Sieben verheiratete Männer in Münster zu Ständigen Diakonen geweiht

Bischof Genn warnt Geistliche vor Machertum und Selbstüberhöhung

Bischof Felix Genn hat sieben verheiratete Männer im münsterschen Dom zu Ständigen Diakonen geweiht. In seiner Predigt sagte der Bischof, er sei froh, dass es sie gebe. Denn sie erinnerten alle daran, „nicht auf Machertum zu setzen, sondern auf den Dienst“. Dafür sei die Kirche da.

Genn mahnte: „Immer, wenn wir der Tendenz nachgeben, die jeder von uns kennt, aus einem Amt ein Machertum zu machen, nur auf die Funktion zu setzen und sich dann vielleicht sogar bis ins Schlimmste zu überhöhen, ja, Jesus innerhalb der Kirche zu durchbohren, dann geht es daneben.“ Diesen Prozess der „Reinigung“ durchlaufe die katholische Kirche derzeit. Und darum sei er froh, dass es diese Reinigung gibt, sagte Genn.
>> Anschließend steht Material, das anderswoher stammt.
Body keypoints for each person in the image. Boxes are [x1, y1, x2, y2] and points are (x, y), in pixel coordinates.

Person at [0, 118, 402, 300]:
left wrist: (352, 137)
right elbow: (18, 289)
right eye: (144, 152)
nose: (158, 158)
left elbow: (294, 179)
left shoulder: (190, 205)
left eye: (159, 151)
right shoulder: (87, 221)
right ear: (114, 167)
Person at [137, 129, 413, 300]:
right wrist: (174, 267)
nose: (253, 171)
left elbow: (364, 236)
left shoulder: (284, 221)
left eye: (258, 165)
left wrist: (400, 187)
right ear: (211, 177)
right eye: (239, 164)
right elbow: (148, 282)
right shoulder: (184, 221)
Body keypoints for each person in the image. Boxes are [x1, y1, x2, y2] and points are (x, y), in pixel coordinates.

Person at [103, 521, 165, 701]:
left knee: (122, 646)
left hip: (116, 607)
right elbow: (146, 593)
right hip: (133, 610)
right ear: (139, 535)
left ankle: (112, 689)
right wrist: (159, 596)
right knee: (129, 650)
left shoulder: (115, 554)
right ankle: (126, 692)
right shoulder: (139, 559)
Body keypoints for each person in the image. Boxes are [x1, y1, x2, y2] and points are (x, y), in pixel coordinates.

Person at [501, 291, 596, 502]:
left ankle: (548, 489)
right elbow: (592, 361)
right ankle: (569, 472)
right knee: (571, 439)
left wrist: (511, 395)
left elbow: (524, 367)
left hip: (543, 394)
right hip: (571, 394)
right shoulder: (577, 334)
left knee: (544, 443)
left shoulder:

Diakone sollen kritische Erinnerer sein

Wenn die Ständigen Diakone sich in ihrem Amt von der Frage leiten ließen, was sie mehr tun könnten als die Laien, „dann sage ich: gar nichts“, so der Bischof. Diakone sollten vielmehr „kritisch für die Erinnerung daran sorgen“, dass Christus, der gekreuzigte König, selber Diakon ist, der uns durch sein Sterben „einen ganz großen Dienst erwiesen“ hat.

Das sei die Botschaft dieses anderen Königs, der mit einer Dornenkrone gekrönt und am Kreuz durchbohrt wurde: „Gott geht in seiner Liebe bis in diese Schmach.“ Seine Macht sei nicht die der „Machtmenschen, die auch in unserer Zeit wieder über die Leichen der Natur und die Leichen von Menschen“ gehen, sagte Genn.

Die sieben neuen Diakone

Nach vierjähriger Ausbildung wurden diese sieben Männer zu Ständigen Diakonen geweiht: Ludger Schulten (St. Antonius, Rheine), Michael Jahn (Heilig Kreuz, Münster), Christian Walbröhl (St. Ulrich, Alpen), Ulrich Nikolayczik (St. Matthäus, Dorsten), Stefan Schlatt (St. Johannes Baptist, Altenberge), Jörg Kreusel (St. Marien, Hude) und Ralf Laumann (St. Gertrudis Horstmar).

An der Weihe im vollbesetzten Dom nahmen die Ehefrauen und Kinder der Diakone sowie zahlreiche Gläubige aus ihren Heimatgemeinden teil. Deutlich wurde die wichtige Rolle der Ehefrauen auch während der Weihe-Litugie, in der sie immer wieder an der Seite ihre Männer standen.